« Les gens bien portants sont des malades qui s’ignorent. »
Dans la campagne pour le dépistage du cancer du sein, la femme est enfermée dans un Barbie-land de stéréotypes roses par des harangues et des slogans qui ne laissent pas droit de cité au discours scientifique et objectif. La controverse est étouffée. Les « activités » proposées tout au long du mois d’octobre, les colifichets comme le ruban rose sont infantilisant pour la femme, donnent l’illusion d’« agir contre le cancer », alors que ce ne sont que de vaines incantations. Énormément de marques et d’enseignes se greffent sur cette campagne rose qui leur assure une vitrine. Quand on sait que certains partenaires ne reversent parfois même pas 1 % de leur recette à la recherche, on peut se poser des questions sur leurs motivations.
Partout on affirme qu’un cancer du sein dépisté tôt aurait plus de chances de guérir.
C’est une croyance qui a longtemps régné et règne encore en matière de cancer du sein, et que les études ainsi que les observations en population actuellement démentent.
Des études anciennes ainsi que des travaux très récents ne montrent aucune différence significative de la mortalité entre des groupes de femmes dépistées et des groupes non dépistés. La survie est la même quel que soit le stade du cancer dans les deux groupes, et qu’on dépiste ou pas, on retrouve toujours le même taux des cancers de mauvais pronostic dans les populations étudiées. Le bénéfice attendu du dépistage qui était celui d’une réduction de la mortalité par ce cancer n’est pas au rendez-vous, avec le recul dont on dispose de décennies de pratique du dépistage.
Par contre le taux de petites lésions et de cancers de grade 0 a littéralement explosé, bon nombre d’entre eux constituant ce qu’on appelle le surdiagnostic.
Le surdiagnostic est l’invité surprise des campagnes de dépistage, c’est un diagnostic de cancer qui n’aurait pas affecté la santé de la femme de son vivant s’il était resté méconnu.
Une étude norvégienne ainsi que des observations attestent le fait que des tumeurs restent latentes ou même régressent, ces femmes meurent avec leur cancer mais pas à cause de lui.
Le problème du surdiagnostic est qu’il donne une illusion d’efficacité du dépistage. En effet, il y a vingt ans on diagnostiquait 25 000 cas de cancers et il y avait 10 000 décès (environ), soit 40 %. Actuellement on diagnostique 48 000 nouveaux cas, il y a toujours 10 000 à 11 000 décès par an, mais en pourcentage cela ne fait plus que 20 % ! On pense donc avoir réduit de moitié la mortalité alors qu’on n’a fait qu’augmenter le réservoir de femmes malades. Si on continue ainsi, dans les années à venir, les chiffres de survie iront artificiellement de mieux en mieux et les médecins deviendront des adeptes du Dr Knock, car à transformer de plus en plus de bien-portantes en pseudo-malades, forcément, on en « sauve » de plus en plus.
Mais cet excédent de malades entraîne des conséquences importantes, essentiellement pour les femmes sur-diagnostiquées qui subiront des traitements abusifs et excessifs avec les complications et effets secondaires qu’ils entraînent.

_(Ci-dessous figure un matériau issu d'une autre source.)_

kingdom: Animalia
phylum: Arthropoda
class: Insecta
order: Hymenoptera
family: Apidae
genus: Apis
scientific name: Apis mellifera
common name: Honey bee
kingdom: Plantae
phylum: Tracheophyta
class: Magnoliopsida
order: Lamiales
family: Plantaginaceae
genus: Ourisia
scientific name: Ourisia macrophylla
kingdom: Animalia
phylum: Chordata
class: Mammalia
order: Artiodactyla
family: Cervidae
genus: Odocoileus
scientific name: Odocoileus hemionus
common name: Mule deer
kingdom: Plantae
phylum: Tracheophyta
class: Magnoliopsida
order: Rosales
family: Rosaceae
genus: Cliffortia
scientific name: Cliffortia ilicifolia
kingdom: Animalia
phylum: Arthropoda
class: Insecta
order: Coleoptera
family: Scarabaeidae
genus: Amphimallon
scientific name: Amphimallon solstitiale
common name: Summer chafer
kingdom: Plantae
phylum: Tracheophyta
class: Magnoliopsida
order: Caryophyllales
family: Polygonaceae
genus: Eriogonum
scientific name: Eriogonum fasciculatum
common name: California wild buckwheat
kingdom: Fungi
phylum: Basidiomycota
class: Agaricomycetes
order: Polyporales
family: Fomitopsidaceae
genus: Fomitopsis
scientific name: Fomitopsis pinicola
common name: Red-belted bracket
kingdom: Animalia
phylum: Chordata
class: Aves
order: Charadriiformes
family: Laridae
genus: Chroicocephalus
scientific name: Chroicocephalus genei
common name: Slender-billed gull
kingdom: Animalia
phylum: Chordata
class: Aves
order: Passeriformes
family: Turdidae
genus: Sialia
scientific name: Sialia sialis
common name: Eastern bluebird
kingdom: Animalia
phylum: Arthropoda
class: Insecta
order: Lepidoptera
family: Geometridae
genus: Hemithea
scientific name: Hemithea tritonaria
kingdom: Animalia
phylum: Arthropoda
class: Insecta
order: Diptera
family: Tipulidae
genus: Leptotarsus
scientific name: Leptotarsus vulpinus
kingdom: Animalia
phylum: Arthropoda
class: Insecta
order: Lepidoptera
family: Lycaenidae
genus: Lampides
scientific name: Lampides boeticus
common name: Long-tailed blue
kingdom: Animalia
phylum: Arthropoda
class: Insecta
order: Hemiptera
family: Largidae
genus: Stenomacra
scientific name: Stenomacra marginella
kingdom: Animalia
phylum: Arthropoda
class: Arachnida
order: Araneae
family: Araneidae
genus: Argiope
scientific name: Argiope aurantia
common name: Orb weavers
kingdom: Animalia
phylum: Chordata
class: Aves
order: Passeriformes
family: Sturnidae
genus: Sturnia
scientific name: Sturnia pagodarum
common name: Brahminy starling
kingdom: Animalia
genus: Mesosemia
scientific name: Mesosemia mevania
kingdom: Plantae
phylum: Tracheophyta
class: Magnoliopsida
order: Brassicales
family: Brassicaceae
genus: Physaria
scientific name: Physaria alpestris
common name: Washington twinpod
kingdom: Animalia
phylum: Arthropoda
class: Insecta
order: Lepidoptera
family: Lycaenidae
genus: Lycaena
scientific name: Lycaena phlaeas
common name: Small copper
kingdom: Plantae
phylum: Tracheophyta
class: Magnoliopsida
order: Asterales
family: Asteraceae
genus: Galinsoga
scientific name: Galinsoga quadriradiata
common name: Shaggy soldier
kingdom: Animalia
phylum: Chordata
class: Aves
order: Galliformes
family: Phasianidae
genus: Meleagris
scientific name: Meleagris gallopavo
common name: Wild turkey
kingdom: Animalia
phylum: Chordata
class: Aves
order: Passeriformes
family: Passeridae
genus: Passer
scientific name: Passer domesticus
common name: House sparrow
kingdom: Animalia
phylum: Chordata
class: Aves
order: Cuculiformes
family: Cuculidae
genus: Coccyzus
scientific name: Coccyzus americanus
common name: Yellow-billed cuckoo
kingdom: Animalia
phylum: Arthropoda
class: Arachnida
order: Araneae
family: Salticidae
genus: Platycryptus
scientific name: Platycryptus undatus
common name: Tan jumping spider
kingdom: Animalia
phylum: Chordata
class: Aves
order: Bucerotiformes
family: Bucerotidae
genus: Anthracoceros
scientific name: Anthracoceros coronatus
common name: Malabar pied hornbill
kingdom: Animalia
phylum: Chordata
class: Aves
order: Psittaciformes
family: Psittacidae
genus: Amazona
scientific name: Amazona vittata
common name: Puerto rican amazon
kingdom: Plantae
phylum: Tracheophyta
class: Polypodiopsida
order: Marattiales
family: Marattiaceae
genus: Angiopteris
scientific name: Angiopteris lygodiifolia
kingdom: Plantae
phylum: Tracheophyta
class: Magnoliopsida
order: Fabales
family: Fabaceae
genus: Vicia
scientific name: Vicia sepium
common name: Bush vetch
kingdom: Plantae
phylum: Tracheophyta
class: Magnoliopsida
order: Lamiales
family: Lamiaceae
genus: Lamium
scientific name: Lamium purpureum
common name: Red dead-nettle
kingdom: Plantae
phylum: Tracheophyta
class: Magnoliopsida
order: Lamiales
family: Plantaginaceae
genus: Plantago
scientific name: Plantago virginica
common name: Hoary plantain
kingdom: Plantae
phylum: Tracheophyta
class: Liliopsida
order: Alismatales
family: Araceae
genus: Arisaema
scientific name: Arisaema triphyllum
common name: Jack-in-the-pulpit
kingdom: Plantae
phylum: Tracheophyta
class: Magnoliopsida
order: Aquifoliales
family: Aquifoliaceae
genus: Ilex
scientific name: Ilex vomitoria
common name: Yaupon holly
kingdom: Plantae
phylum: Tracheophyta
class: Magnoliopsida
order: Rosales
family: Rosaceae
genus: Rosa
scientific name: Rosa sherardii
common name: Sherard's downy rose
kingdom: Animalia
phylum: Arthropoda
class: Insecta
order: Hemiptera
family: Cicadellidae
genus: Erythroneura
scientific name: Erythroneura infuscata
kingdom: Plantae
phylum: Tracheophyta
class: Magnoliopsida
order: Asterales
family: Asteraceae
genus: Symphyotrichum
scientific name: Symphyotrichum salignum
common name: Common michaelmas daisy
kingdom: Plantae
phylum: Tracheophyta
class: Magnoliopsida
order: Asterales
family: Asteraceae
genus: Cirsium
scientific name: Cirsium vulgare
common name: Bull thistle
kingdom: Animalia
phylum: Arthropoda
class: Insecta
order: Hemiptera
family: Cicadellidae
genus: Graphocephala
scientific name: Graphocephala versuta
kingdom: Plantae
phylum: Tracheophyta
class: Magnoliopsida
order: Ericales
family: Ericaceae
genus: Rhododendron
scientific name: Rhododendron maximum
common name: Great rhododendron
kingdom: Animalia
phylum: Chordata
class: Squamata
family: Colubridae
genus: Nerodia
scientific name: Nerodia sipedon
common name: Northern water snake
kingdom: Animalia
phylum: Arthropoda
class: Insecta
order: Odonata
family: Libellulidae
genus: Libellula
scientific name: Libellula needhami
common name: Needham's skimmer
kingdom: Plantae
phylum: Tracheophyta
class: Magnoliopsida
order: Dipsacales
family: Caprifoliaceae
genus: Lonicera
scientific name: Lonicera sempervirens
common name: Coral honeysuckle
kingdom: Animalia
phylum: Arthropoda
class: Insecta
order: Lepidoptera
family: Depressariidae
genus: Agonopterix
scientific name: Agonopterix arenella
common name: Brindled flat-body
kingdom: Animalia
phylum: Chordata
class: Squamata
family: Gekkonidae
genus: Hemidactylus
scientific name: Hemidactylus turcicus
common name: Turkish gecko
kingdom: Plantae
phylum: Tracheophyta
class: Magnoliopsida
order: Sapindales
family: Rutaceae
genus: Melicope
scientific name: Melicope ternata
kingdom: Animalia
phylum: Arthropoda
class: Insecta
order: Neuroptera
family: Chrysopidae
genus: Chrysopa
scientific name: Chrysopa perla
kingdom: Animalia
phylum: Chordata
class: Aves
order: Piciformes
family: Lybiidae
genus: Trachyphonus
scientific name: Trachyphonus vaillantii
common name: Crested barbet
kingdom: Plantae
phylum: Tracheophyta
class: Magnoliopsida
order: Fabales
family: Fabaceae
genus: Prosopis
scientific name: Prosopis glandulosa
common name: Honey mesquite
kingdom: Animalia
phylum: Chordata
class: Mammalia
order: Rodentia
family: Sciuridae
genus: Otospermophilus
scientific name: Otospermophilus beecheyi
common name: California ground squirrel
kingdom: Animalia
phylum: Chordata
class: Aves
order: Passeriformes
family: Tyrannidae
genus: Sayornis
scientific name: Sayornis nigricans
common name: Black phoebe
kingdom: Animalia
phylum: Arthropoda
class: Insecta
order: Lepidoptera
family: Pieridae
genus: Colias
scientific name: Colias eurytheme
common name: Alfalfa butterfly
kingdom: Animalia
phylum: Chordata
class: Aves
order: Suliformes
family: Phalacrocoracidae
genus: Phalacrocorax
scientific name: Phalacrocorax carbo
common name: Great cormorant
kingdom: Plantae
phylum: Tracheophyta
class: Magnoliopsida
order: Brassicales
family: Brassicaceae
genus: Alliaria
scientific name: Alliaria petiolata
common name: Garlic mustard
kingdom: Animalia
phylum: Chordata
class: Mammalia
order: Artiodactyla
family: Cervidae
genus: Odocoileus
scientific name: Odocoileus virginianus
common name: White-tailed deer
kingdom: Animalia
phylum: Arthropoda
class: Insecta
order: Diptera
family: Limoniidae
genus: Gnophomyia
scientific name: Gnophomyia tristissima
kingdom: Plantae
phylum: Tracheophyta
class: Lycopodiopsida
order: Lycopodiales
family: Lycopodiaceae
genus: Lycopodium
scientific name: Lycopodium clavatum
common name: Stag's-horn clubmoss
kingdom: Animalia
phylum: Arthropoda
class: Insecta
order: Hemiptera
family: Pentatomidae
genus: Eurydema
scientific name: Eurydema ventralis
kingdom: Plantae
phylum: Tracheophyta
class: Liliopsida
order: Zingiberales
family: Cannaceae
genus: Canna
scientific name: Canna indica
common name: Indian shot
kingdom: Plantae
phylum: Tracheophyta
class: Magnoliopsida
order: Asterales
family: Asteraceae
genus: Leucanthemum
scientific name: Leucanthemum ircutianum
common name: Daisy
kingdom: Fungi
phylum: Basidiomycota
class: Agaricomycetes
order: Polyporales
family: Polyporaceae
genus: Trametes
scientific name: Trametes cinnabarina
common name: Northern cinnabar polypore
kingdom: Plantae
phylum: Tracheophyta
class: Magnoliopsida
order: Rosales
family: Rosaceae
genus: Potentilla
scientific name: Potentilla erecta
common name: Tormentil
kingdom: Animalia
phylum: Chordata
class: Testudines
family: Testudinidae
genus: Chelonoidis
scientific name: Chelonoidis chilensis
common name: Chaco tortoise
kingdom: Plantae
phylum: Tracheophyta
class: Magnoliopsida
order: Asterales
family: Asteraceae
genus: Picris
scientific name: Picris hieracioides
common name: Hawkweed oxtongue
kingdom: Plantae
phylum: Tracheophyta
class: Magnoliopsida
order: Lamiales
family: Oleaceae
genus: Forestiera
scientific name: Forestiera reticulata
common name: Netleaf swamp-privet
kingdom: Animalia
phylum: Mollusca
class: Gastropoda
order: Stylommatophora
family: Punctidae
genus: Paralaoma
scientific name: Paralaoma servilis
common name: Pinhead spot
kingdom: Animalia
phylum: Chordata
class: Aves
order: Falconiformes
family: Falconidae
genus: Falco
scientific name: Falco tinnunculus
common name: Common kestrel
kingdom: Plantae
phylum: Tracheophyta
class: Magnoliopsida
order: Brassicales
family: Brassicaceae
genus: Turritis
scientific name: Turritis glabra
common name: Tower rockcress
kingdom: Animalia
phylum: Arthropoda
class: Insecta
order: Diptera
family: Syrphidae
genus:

Conséquences aussi pour la descendance féminine des patientes qu’on caractérisera abusivement « à risque ». On espérait que le dépistage réduirait la lourdeur des traitements ; or le nombre de mastectomies, de radiothérapies et de chimiothérapies ne fait que croître depuis son instauration systématique…
Nous avons tellement foi en la science et le pouvoir de « prédiction » de nos moyens techniques que nous pêchons tous par arrogance : les médecins de sauver des vies en soignant des gens pour des maladies qu’ils n’auraient jamais eues, sur la base d’une simple image qu’ils confondent avec une maladie générale ; les pouvoirs publics en finançant des dispositifs sans tenir compte des controverses trop « dérangeantes » ; l’industrie médicale et les entreprises commerciales pour lesquelles ces campagnes sont très lucratives.
Mais dans tout cela nous oublions que les messages incitatifs au dépistage s’adressent à des femmes saines. La découverte abusive d’une maladie a des conséquences qui, elles, seront individuelles, seront supportées par la femme concernée toute seule et non pas par la collectivité.
C’est pour cela que même en étant un dispositif de santé publique, la décision d’adhérer au dépistage du cancer du sein doit être réfléchie, non subie, le fruit d’une réflexion individuelle. Pour cela il faut informer les femmes de mieux en mieux sur le bénéfice très ténu du dépistage, à mettre en balance avec ses effets pervers, de plus en plus avérés.
L’objectif de la médecine est d’abord ne pas nuire, et certainement pas de transformer des bien-portants en malades qui s’ignorent.